EXCERPT PROVIDED:
┌────────

But the question is how to specify input patterns to make it really
useful. Racket's native printf is pretty basic. Should scanf mirror
the native printf? Or should it mirror something like SRFI-48 format,
which has more functionality?

Or should it work with predicates that mirror racket/format output
functions?

Or, in general, should it accept any suitable predicate?
[e.g., string->number]


>The
>obvious point of difficulty is how to handle errors, given that parsing
>can fail but printing cannot. Should it throw an exception, or should it
>return #f? I’m not sure there is great precedent set here, though
>throwing seems to be the Racket way in other places.

Printing can fail both for formatting and I/O errors.

C's scanf returns the count of patterns matched (in order from the
beginning of the string), but I don't recall offhand whether that
includes patterns that use '*' to suppress assignment to an argument.
C's scanf also allows to limit expected field widths.

And an I/O error does not lose matches that preceded the error. Any
arguments that were bound to values before the error occurred retain
their values.

Not that a Racket scanf necessarily has to work anything like C's.

└────────

(Collected data entries)

┌────────

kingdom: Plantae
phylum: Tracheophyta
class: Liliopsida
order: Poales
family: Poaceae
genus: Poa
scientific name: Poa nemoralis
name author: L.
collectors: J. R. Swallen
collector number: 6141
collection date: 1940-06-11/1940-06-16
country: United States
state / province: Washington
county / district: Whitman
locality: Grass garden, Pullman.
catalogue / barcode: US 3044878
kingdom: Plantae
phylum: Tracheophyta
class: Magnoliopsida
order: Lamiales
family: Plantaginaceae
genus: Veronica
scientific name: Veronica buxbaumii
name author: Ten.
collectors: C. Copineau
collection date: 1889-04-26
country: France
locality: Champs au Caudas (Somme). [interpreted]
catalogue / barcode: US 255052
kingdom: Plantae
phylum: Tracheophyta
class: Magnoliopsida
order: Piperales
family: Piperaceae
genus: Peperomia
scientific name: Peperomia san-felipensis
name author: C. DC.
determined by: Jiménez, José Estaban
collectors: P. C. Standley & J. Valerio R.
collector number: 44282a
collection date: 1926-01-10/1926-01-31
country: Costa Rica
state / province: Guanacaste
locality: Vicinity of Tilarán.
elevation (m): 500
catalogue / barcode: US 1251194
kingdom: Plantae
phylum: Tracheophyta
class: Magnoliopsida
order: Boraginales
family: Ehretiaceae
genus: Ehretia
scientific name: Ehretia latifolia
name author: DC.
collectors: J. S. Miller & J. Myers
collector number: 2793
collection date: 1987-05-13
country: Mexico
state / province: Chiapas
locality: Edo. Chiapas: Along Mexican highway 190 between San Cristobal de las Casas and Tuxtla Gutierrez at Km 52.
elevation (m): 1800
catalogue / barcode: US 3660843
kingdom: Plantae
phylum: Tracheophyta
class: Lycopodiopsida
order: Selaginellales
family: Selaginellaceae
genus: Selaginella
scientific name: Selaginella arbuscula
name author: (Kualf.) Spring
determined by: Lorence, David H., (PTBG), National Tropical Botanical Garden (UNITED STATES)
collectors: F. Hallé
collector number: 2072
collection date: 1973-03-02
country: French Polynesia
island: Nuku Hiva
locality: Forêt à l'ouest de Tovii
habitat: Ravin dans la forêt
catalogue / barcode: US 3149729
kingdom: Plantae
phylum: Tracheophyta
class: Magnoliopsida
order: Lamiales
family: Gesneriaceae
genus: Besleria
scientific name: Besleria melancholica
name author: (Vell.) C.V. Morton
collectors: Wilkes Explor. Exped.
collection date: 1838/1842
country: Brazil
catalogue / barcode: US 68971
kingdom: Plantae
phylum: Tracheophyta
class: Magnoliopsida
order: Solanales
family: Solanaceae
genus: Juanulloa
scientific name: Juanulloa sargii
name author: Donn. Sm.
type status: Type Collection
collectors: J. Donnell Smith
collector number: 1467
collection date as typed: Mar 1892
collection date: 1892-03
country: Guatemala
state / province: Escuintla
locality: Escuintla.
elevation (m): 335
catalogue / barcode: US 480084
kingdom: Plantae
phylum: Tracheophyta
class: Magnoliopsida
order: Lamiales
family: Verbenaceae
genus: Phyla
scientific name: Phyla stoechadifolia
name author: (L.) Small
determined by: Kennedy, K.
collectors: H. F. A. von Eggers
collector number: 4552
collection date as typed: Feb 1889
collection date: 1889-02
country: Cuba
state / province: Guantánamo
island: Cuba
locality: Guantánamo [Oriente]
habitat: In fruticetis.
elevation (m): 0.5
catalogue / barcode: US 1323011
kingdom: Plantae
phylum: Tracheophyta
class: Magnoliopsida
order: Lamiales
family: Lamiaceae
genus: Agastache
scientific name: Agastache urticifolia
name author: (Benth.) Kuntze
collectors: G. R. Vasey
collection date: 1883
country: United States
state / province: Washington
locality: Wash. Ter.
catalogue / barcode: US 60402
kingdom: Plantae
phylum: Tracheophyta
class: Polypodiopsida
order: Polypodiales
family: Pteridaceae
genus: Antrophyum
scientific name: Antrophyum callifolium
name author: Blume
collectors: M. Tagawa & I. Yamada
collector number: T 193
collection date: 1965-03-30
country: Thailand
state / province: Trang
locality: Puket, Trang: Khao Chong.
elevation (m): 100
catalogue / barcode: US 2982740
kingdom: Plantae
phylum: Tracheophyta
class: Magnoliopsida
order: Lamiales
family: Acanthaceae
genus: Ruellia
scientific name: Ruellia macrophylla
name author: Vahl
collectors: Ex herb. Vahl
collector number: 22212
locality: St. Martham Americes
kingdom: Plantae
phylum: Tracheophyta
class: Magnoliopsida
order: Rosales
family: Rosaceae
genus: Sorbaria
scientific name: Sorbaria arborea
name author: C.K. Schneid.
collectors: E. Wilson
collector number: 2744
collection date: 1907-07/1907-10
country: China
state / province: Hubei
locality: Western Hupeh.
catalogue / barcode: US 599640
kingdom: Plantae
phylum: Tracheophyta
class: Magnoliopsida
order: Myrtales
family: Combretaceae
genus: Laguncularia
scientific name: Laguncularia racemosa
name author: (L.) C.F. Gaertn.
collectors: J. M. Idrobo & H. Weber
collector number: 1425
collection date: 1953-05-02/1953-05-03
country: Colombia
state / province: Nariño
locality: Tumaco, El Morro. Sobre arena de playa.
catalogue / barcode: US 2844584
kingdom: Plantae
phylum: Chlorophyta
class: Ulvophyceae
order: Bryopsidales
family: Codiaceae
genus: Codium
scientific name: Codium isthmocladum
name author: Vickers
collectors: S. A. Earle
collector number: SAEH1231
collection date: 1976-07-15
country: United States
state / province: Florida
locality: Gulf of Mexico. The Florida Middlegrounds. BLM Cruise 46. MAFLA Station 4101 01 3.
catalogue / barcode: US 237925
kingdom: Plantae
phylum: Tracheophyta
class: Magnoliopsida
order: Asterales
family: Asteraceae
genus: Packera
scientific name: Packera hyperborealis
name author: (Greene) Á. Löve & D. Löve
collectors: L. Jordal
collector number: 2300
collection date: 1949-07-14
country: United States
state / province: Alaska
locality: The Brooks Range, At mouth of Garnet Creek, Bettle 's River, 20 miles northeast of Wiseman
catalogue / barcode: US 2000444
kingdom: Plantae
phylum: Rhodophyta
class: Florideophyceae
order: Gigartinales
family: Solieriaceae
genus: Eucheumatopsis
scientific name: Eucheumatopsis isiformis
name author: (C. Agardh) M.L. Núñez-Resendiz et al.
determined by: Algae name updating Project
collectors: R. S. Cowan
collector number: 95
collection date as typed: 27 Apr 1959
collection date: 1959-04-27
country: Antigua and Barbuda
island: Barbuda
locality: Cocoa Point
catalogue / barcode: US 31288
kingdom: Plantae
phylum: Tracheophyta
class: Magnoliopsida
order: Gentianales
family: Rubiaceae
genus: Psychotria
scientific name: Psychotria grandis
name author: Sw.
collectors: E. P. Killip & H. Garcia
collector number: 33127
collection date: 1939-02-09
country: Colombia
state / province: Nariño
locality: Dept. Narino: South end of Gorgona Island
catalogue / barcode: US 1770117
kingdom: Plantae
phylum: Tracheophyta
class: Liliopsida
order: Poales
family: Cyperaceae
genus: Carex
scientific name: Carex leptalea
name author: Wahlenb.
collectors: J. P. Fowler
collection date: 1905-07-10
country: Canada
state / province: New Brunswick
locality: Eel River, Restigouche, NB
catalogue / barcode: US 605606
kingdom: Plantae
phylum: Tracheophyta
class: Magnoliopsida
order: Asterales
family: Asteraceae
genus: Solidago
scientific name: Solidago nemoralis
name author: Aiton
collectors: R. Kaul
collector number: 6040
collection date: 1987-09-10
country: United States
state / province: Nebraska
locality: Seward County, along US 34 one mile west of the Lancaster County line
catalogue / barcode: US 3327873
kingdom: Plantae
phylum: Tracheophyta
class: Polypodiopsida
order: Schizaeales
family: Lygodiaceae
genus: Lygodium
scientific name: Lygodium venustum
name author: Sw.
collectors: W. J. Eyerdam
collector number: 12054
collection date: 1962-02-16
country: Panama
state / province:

└────────

Reproduce the whole text on a Racket scanf design, word for word.

ANSWER TO THIS EXERCISE:
But the question is how to specify input patterns to make it really
useful. Racket's native printf is pretty basic. Should scanf mirror
the native printf? Or should it mirror something like SRFI-48 format,
which has more functionality?

Or should it work with predicates that mirror racket/format output
functions?

Or, in general, should it accept any suitable predicate?
[e.g., string->number]


>The
>obvious point of difficulty is how to handle errors, given that parsing
>can fail but printing cannot. Should it throw an exception, or should it
>return #f? I’m not sure there is great precedent set here, though
>throwing seems to be the Racket way in other places.

Printing can fail both for formatting and I/O errors.

C's scanf returns the count of patterns matched (in order from the
beginning of the string), but I don't recall offhand whether that
includes patterns that use '*' to suppress assignment to an argument.
C's scanf also allows to limit expected field widths.

And an I/O error does not lose matches that preceded the error. Any
arguments that were bound to values before the error occurred retain
their values.

Not that a Racket scanf necessarily has to work anything like C's.